The Energy Resources Conservation Board (ERCB) released its decision on December 23, 2008 in the matter of Hunt Oil Company of Canada, Inc. Hunt had applied to the ERCB for an enhanced recovery scheme in one of the most lucrative oil pools in the province.
Hunt owned most of the acreage over the oil pool. However, a competitor, Galleon Energy Inc., owned a proportion of the acreage over the pool and had two successful wells drilled into the edges of the pool. Galleon and Hunt each had earlier approval for their own enhanced recovery schemes. Because of the rules governing the production of oil in the Province of Alberta, and the requirement to maintain pressure in oil pools, the ERCB required that Galleon and Hunt only extract from the pool barrels of oil equivalent to the barrels of water injected into the pool. The Galleon enhanced recovery scheme was more successful at water injection than the approved Hunt scheme, and Galleon was able to inject more water into the pool, and thereby extract more oil.
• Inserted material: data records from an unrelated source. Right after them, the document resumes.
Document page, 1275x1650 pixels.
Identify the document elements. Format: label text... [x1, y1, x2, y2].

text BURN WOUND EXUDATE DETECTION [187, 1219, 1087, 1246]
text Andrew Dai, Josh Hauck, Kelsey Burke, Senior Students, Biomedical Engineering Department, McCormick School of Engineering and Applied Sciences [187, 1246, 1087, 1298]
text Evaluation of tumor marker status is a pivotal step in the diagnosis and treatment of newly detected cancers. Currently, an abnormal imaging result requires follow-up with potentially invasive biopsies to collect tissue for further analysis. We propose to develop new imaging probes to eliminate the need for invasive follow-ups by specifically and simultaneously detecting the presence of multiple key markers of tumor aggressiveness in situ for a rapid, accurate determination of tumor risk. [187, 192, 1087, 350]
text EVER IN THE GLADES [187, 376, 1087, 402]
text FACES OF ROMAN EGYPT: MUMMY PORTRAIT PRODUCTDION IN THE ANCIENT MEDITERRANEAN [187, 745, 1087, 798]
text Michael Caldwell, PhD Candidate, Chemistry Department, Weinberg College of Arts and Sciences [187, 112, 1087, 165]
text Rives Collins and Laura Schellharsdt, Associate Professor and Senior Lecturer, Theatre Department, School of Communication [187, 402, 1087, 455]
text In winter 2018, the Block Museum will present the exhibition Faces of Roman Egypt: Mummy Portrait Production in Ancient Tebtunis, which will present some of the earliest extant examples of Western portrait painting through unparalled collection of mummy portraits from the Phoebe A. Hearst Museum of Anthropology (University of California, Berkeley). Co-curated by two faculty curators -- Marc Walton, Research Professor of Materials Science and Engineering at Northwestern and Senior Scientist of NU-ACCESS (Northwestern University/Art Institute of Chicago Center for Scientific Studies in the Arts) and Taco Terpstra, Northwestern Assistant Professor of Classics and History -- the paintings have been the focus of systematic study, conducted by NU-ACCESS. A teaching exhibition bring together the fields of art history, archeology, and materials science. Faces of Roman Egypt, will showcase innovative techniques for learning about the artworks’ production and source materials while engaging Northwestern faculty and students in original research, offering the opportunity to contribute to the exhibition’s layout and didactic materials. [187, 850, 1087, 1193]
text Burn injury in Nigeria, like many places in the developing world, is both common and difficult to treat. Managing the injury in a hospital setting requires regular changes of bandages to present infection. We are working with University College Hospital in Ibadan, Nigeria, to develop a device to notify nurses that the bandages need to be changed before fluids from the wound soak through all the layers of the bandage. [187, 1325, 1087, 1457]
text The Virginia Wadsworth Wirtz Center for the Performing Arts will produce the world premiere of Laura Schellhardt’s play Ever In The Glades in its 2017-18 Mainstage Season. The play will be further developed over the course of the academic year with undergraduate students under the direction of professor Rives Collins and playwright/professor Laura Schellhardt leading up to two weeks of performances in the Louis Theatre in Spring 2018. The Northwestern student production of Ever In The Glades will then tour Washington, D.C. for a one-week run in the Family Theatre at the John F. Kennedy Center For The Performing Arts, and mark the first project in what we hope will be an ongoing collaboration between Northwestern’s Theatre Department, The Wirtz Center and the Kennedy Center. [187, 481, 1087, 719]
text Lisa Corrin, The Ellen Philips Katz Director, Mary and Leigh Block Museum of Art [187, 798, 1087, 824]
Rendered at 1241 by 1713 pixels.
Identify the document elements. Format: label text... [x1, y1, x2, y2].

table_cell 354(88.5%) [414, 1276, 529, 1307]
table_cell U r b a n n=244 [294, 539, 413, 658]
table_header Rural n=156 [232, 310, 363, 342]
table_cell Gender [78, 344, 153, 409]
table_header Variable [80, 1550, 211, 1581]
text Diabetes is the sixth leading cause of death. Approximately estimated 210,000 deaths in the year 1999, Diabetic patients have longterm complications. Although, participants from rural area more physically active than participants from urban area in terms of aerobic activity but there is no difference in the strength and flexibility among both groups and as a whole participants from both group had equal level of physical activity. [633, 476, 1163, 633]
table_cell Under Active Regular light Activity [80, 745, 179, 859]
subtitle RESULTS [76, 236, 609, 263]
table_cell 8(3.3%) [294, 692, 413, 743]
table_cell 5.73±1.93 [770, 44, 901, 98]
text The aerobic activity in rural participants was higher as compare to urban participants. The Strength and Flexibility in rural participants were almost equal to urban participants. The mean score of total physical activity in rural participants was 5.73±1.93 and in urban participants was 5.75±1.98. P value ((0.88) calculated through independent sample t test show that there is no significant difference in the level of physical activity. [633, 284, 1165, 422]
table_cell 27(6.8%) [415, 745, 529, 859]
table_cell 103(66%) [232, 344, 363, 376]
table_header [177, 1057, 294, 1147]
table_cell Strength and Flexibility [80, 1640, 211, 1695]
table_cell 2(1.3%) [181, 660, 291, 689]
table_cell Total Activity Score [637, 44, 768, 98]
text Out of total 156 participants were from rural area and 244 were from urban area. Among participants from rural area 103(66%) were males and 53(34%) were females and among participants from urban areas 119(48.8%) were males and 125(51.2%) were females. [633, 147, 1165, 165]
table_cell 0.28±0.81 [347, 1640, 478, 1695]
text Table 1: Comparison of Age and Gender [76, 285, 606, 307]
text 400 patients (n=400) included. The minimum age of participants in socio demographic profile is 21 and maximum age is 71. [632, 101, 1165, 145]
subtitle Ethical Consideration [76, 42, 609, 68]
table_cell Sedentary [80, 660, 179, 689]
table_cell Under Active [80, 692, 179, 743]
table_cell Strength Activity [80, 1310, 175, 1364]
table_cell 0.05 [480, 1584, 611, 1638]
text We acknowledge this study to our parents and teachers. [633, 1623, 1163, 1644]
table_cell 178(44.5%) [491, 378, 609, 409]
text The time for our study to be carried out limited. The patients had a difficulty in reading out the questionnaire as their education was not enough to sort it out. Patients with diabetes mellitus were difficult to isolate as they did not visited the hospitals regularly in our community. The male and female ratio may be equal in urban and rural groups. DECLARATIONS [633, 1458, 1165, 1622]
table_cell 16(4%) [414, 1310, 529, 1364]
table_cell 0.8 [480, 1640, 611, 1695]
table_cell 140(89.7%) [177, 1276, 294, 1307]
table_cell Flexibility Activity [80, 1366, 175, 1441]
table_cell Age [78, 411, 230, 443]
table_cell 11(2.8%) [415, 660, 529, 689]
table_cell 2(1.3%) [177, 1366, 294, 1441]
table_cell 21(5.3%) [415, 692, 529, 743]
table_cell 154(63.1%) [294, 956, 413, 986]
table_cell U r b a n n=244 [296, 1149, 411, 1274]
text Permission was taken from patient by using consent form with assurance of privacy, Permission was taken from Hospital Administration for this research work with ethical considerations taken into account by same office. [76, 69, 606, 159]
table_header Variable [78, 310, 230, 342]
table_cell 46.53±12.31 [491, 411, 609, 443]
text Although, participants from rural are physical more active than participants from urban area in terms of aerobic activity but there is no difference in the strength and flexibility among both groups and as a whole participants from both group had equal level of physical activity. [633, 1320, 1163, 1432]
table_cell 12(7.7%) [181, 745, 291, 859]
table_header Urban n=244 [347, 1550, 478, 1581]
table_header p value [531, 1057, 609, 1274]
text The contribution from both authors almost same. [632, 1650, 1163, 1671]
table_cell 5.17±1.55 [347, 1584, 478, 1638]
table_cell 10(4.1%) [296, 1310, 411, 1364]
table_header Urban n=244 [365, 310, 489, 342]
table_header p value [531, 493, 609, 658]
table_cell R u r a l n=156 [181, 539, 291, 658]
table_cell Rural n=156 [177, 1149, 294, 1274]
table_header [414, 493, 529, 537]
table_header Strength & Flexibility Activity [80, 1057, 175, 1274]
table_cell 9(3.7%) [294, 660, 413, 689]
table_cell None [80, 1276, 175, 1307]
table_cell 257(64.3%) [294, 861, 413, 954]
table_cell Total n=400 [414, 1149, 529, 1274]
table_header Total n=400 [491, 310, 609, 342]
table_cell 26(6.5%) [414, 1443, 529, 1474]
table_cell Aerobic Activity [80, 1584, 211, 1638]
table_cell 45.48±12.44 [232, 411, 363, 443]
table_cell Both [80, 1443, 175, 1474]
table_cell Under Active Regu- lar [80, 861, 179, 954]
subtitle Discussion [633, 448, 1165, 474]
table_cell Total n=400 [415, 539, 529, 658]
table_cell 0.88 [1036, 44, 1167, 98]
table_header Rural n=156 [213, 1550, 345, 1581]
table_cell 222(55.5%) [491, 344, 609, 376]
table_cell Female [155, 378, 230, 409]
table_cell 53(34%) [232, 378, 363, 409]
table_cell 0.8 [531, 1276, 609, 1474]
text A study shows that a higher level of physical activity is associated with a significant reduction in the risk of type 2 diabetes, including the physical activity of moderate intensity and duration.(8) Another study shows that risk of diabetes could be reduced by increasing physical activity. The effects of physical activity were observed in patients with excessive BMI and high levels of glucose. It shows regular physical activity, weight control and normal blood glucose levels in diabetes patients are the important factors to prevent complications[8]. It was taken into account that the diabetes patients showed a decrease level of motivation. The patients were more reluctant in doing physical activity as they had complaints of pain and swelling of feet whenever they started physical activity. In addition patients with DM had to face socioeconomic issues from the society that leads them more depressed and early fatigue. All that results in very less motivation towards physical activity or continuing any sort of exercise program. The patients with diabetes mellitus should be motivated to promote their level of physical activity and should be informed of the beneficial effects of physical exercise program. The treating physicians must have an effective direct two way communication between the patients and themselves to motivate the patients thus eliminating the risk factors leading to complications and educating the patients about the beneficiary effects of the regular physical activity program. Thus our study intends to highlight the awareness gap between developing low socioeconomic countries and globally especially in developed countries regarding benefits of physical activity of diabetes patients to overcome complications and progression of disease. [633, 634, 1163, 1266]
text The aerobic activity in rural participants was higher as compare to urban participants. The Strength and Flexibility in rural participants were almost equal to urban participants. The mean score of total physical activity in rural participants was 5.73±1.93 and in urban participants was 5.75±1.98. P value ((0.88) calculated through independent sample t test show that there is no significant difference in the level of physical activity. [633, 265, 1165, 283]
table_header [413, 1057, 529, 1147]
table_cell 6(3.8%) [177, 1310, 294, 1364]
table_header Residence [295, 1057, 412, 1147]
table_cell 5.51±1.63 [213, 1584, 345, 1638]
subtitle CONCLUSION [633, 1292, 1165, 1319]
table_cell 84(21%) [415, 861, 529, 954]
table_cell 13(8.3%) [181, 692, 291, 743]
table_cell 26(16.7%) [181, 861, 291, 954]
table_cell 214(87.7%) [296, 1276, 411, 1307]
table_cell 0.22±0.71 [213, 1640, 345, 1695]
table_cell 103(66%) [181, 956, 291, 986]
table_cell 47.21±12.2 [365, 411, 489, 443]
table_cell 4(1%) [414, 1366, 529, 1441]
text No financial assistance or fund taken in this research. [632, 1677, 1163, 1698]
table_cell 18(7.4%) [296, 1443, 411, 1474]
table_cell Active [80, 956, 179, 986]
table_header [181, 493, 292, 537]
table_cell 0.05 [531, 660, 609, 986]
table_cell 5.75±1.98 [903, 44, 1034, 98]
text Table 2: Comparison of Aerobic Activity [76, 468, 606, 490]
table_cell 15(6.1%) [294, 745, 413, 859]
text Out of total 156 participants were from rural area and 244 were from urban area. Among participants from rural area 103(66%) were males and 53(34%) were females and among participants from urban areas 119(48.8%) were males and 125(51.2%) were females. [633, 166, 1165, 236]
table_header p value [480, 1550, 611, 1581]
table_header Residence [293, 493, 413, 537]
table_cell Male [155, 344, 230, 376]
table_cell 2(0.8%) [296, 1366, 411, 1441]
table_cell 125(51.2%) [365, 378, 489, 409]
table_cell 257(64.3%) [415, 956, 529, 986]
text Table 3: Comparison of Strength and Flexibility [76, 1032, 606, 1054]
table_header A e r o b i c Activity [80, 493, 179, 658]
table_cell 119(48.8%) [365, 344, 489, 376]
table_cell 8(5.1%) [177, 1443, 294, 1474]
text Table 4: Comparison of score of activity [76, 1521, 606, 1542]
Galleon opposed Hunt's application on the basis that it was not the optimal scheme for the oil pool and could prematurely water-out Galleon's wells.
The matter was heard in a week-long hearing in September 2008. In its decision, the ERCB approved the Hunt scheme, with conditions to address Galleon's right to produce its wells in a manner consistent with the ERCB's conservation mandate.
Galleon was represented by Burnet, Duckworth & Palmer LLP's John Lowe and Jerrad Kubik.
Blake, Cassels & Graydon LLP acted for Hunt, with a team comprised of David Tupper, Gavin Matthews, Rosemary Duffy (who has since joined a client of Blakes, TransCanada PipeLines Ltd.), Karen McGlone and Dorothy Foster.